(Supplied records)
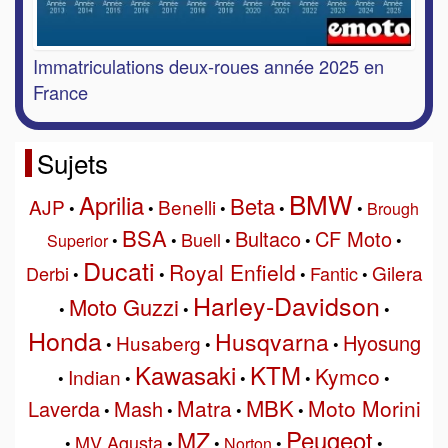
Immatriculations deux-roues année 2025 en
France
Sujets
BMW
Aprilia
Beta
AJP
Benelli
•
•
•
•
•
Brough
BSA
Bultaco
CF Moto
Buell
Superior
•
•
•
•
•
Ducati
Royal Enfield
Gilera
Derbi
Fantic
•
•
•
•
Harley-Davidson
Moto Guzzi
•
•
•
Honda
Husqvarna
Hyosung
Husaberg
•
•
•
Kawasaki
KTM
Kymco
Indian
•
•
•
•
•
MBK
Matra
Moto Morini
Laverda
Mash
•
•
•
•
Peugeot
MZ
MV Agusta
•
•
•
Norton
•
•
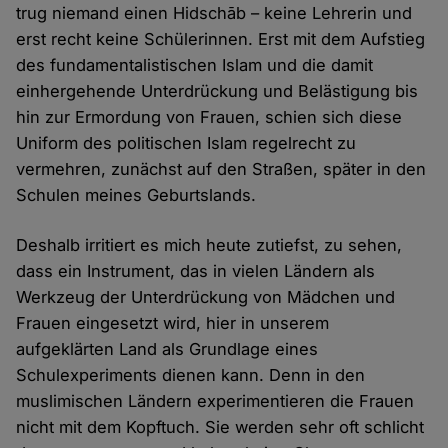
trug niemand einen Hidschāb – keine Lehrerin und
erst recht keine Schülerinnen. Erst mit dem Aufstieg
des fundamentalistischen Islam und die damit
einhergehende Unterdrückung und Belästigung bis
hin zur Ermordung von Frauen, schien sich diese
Uniform des politischen Islam regelrecht zu
vermehren, zunächst auf den Straßen, später in den
Schulen meines Geburtslands.
Deshalb irritiert es mich heute zutiefst, zu sehen,
dass ein Instrument, das in vielen Ländern als
Werkzeug der Unterdrückung von Mädchen und
Frauen eingesetzt wird, hier in unserem
aufgeklärten Land als Grundlage eines
Schulexperiments dienen kann. Denn in den
muslimischen Ländern experimentieren die Frauen
nicht mit dem Kopftuch. Sie werden sehr oft schlicht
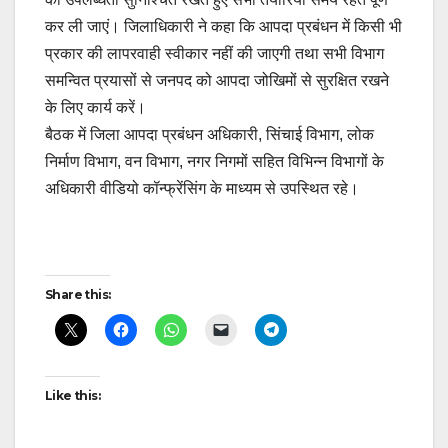
कर ली जाएं। जिलाधिकारी ने कहा कि आपदा प्रबंधन में किसी भी
प्रकार की लापरवाही स्वीकार नहीं की जाएगी तथा सभी विभाग
समन्वित प्रयासों से जनपद को आपदा जोखिमों से सुरक्षित रखने
के लिए कार्य करें।
बैठक में जिला आपदा प्रबंधन अधिकारी, सिंचाई विभाग, लोक
निर्माण विभाग, वन विभाग, नगर निगमों सहित विभिन्न विभागों के
अधिकारी वीडियो कॉन्फ्रेंसिंग के माध्यम से उपस्थित रहे।
Post
Share this:
navigation
Like this:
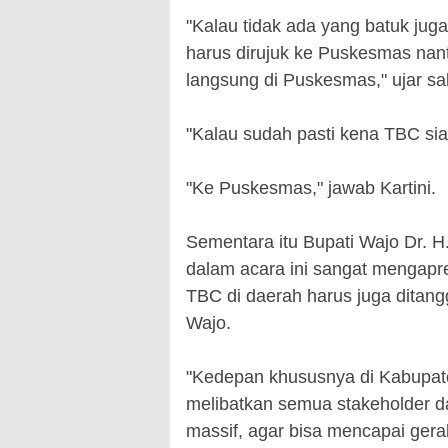
"Kalau tidak ada yang batuk juga
harus dirujuk ke Puskesmas nan
langsung di Puskesmas," ujar sa
"Kalau sudah pasti kena TBC sia
"Ke Puskesmas," jawab Kartini.
Sementara itu Bupati Wajo Dr. H
dalam acara ini sangat mengapre
TBC di daerah harus juga ditan
Wajo.
"Kedepan khususnya di Kabupat
melibatkan semua stakeholder 
massif, agar bisa mencapai gera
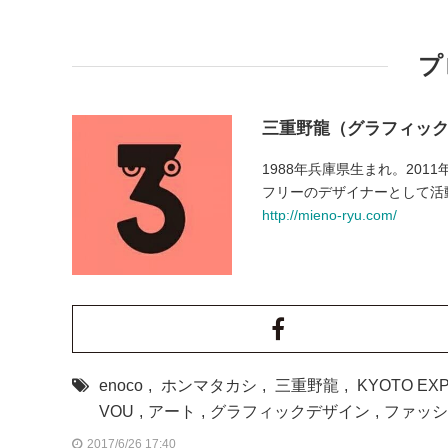
プ
三重野龍（グラフィッ
1988年兵庫県生まれ。20
フリーのデザイナーとして活
http://mieno-ryu.com/
enoco
,
ホンマタカシ
,
三重野龍
,
KYOTO EX
VOU
,
アート
,
グラフィックデザイン
,
ファッシ
2017/6/26 17:40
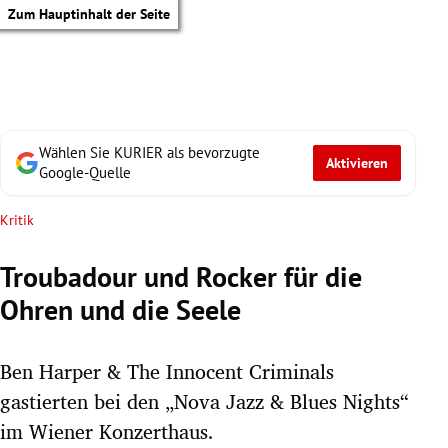
Zum Hauptinhalt der Seite
Wählen Sie KURIER als bevorzugte
Aktivieren
Google-Quelle
Kritik
Troubadour und Rocker für die
Ohren und die Seele
Ben Harper & The Innocent Criminals
gastierten bei den „Nova Jazz & Blues Nights“
tik Untermenü
im Wiener Konzerthaus.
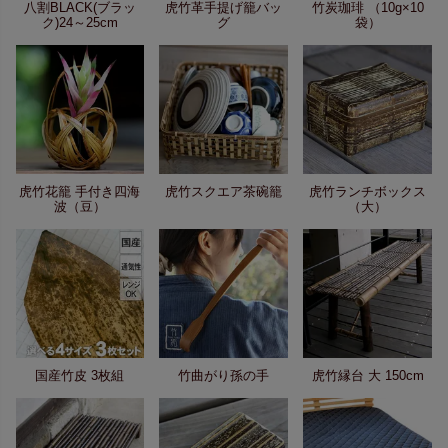
八割BLACK(ブラッ
虎竹革手提げ籠バッ
竹炭珈琲 （10g×10
ク)24～25cm
グ
袋）
虎竹花籠 手付き四海
虎竹スクエア茶碗籠
虎竹ランチボックス
波（豆）
（大）
国産竹皮 3枚組
竹曲がり孫の手
虎竹縁台 大 150cm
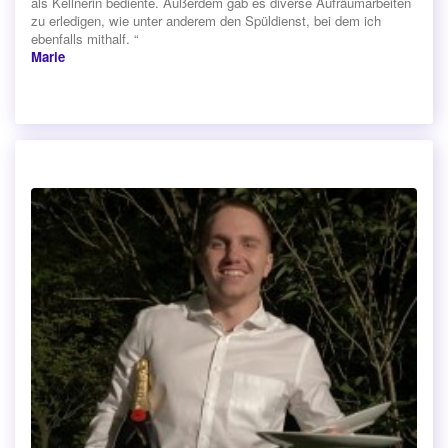
als Kellnerin bediente. Außerdem gab es diverse Aufräumarbeiten
zu erledigen, wie unter anderem den Spüldienst, bei dem ich
ebenfalls mithalf. “
Marie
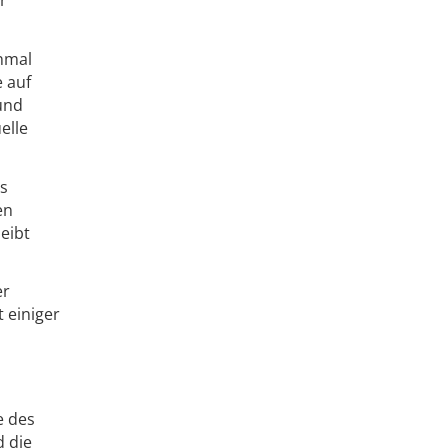
inmal
 auf
und
elle
es
en
eibt
er
 einiger
e des
 die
(End Supplied records)
Activity :: Pictures stay out. Print the data exactly, from its first line through the line containing "Uniform des politischen Islam regelrecht zu".

Result ::
Immatriculations deux-roues année 2025 en
France
Sujets
BMW
Aprilia
Beta
AJP
Benelli
•
•
•
•
•
Brough
BSA
Bultaco
CF Moto
Buell
Superior
•
•
•
•
•
Ducati
Royal Enfield
Gilera
Derbi
Fantic
•
•
•
•
Harley-Davidson
Moto Guzzi
•
•
•
Honda
Husqvarna
Hyosung
Husaberg
•
•
•
Kawasaki
KTM
Kymco
Indian
•
•
•
•
•
MBK
Matra
Moto Morini
Laverda
Mash
•
•
•
•
Peugeot
MZ
MV Agusta
•
•
•
Norton
•
•
trug niemand einen Hidschāb – keine Lehrerin und
erst recht keine Schülerinnen. Erst mit dem Aufstieg
des fundamentalistischen Islam und die damit
einhergehende Unterdrückung und Belästigung bis
hin zur Ermordung von Frauen, schien sich diese
Uniform des politischen Islam regelrecht zu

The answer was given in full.